Regulation Of Maternal Fuel Supply And Neonatal Adiposity

• Maternal postprandial lipemia [ Time Frame: Early and late gestation ] [ Designated as safety issue: No ]
  
• Maternal and neonatal body fat [ Time Frame: 2wk postpartum ] [ Designated as safety issue: No ]
  

• Adipose tissue lipoprotein lipase (LPL) activity [ Time Frame: Late gestation ] [ Designated as safety issue: No ]
  
• Neonatal liver ultrasound [ Time Frame: 48hr after birth ] [ Designated as safety issue: No ]
  
• 72-hr continuous glucose [ Time Frame: Early and late gestation ] [ Designated as safety issue: No ]
  

Mounting epidemiologic evidence suggests that maternal obesity and Gestational Diabetes Mellitus (GDM) independently influence size at birth and disease susceptibility later in life. A major gap in our understanding of fetal programming is the knowledge of whether and how exposure to excess maternal fuels in the absence of frank hyperglycemia impacts fetal fat accretion. Our hypothesis is that neonatal adiposity results from unrecognized maternal hyperglycemia and excess lipid availability in gestation, in part caused by excessive lipolysis in the white adipose tissue of obese women, some of whom will be subsequently diagnosed as having GDM. In Aim 1 we will test the hypothesis that in obese women, some of whom will later be diagnosed with GDM, increased lipolysis and unrecognized hyperglycemia and hypertriglyceridemia occur earlier in gestation than in lean women, resulting in increased plasma nonesterified fatty acids (NEFA), glycerol, triglycerides (TGs), and glucose available for fetal metabolism.
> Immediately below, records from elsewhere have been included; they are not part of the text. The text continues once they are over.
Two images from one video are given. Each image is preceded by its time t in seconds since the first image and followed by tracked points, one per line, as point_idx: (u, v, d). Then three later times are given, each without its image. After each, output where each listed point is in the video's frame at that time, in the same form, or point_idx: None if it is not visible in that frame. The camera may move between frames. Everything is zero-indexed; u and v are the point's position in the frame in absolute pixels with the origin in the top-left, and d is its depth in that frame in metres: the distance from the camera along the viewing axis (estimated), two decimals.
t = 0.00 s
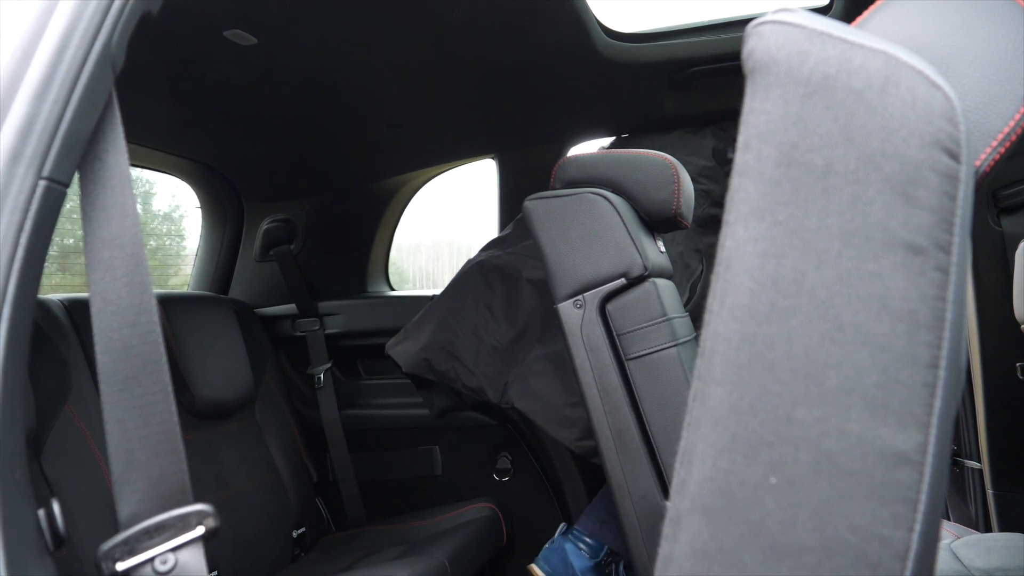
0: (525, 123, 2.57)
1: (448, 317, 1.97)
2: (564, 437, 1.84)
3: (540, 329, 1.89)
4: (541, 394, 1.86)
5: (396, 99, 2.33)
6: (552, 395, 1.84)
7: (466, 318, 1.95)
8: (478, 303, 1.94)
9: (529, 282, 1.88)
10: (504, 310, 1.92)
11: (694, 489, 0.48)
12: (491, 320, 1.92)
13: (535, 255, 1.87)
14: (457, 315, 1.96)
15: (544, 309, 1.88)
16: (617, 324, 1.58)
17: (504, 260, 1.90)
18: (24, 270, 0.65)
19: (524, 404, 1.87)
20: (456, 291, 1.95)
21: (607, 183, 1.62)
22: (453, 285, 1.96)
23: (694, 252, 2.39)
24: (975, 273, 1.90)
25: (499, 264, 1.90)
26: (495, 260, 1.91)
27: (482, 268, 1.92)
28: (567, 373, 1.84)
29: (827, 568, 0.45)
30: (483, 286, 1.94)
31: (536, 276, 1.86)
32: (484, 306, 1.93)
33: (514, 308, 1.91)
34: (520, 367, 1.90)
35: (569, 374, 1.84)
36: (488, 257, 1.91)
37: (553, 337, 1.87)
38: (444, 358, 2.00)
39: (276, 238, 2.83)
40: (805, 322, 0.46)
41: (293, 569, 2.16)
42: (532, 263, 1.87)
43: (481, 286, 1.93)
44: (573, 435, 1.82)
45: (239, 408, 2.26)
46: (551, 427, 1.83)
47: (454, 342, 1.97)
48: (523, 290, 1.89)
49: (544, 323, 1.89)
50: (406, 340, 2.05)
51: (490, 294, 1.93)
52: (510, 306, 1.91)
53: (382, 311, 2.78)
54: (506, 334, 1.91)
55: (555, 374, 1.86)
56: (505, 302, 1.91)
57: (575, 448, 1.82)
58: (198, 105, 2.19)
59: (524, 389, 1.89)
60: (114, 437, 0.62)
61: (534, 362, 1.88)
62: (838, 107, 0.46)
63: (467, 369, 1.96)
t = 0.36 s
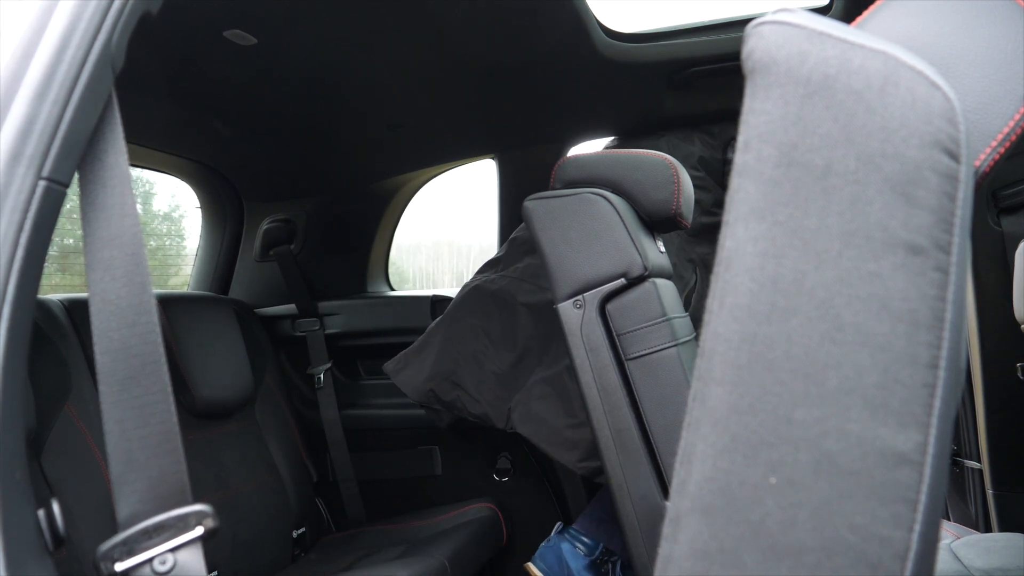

In Aim 2 we will test the hypothesis that fetal adiposity by ultrasound and neonatal adiposity by Dual-energy X-ray Absorptiometry (DXA) are strongly correlated with excess lipid and glucose availability in obese mothers early in gestation, regardless of GDM status, and that fasting biomarkers of neonatal insulin sensitivity will correlate with neonatal adiposity. In Aim 3 we will test the hypothesis that the in-vitro suppression of lipolysis in white adipose tissue correlates with excess NEFA and TG availability in-vivo and is predictive of neonatal adiposity. The elucidation of specific derangements in both glucose and lipid metabolism and their timing in gestation in mothers who deliver infants with excess adiposity could challenge our current screening methods and entirely redirect our treatment to target the responsible maternal fuels. On a public health level, this research is instrumental to our understanding of how an intrauterine environment may deliver excess glucose and/or lipids to the fetus and contribute to the genesis of the pediatric obesity epidemic. Such information may result in new treatment strategies in pregnant women to normalize fetal growth.